- [Your instructions] Determine the number of lines below that contain the string "serving", and state only that number.

━━━━━━━━━━━━━━━━━━━━

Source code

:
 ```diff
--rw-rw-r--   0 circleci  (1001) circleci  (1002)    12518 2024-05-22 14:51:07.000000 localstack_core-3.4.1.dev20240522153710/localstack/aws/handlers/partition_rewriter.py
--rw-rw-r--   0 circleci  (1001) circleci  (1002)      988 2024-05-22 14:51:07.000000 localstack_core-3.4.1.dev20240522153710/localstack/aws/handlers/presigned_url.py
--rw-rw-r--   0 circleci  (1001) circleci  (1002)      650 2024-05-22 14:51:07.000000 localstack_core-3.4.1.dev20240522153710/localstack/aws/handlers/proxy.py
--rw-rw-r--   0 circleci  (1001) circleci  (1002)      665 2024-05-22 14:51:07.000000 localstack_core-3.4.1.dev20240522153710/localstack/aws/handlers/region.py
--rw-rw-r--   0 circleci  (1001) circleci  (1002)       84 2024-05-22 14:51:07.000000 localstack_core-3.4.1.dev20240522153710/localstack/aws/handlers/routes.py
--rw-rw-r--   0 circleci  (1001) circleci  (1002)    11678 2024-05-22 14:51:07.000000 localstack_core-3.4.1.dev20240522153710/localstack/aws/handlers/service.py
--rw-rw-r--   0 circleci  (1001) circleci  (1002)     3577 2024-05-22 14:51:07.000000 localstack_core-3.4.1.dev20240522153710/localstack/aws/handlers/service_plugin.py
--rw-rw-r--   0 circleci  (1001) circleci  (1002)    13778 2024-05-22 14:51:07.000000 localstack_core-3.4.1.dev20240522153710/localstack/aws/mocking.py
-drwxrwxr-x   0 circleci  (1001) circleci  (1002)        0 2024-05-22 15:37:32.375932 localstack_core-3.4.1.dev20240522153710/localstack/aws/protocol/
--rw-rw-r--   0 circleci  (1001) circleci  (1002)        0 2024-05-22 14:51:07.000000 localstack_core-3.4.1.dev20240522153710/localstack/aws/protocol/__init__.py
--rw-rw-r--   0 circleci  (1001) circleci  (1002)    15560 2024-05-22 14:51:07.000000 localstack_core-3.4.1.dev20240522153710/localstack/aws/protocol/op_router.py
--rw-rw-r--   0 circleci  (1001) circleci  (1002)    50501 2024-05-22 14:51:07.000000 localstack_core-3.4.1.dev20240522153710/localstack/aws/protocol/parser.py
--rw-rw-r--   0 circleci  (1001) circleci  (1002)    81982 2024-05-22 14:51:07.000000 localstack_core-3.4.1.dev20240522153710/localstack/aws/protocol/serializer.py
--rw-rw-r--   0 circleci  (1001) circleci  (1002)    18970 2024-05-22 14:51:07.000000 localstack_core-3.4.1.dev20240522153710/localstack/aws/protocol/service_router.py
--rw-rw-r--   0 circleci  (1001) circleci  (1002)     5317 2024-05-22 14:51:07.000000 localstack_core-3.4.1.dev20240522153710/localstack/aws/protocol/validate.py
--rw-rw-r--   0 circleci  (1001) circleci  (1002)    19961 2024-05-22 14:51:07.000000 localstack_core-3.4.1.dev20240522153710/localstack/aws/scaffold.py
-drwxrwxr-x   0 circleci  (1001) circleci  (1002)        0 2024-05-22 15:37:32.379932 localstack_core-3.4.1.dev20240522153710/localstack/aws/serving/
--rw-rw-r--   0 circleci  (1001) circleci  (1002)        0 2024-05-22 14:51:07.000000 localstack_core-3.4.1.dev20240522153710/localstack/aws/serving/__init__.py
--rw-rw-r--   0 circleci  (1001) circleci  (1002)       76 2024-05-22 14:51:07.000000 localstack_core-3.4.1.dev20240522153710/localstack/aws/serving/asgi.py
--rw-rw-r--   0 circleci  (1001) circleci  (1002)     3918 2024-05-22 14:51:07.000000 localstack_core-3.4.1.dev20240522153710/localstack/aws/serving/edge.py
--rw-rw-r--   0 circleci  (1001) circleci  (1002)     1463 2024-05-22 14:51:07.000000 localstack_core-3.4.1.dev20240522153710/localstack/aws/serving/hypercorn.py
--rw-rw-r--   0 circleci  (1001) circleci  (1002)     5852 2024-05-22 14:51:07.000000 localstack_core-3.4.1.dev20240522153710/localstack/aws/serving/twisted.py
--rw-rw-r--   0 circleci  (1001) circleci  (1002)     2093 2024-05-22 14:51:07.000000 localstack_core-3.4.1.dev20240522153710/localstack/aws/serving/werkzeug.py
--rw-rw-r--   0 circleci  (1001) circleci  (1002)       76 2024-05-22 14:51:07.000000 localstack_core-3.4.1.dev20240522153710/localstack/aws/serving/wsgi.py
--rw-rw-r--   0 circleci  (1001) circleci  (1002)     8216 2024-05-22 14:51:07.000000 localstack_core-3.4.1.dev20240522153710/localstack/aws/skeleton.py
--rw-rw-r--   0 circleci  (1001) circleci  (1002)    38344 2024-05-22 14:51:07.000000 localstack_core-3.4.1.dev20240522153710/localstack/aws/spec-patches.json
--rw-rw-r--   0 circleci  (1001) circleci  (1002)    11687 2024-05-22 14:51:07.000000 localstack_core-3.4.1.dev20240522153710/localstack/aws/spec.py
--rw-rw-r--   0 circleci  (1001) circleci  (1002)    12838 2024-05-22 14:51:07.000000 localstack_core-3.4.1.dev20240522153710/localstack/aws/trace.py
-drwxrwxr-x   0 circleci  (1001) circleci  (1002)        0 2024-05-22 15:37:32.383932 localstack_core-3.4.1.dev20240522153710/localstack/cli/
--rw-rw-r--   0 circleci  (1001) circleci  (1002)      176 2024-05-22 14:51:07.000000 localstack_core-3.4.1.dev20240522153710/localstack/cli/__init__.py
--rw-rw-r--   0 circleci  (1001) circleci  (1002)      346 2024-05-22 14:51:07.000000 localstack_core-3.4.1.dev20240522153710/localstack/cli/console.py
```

━━━━━━━━━━━━━━━━━━━━

- [Final answer] 8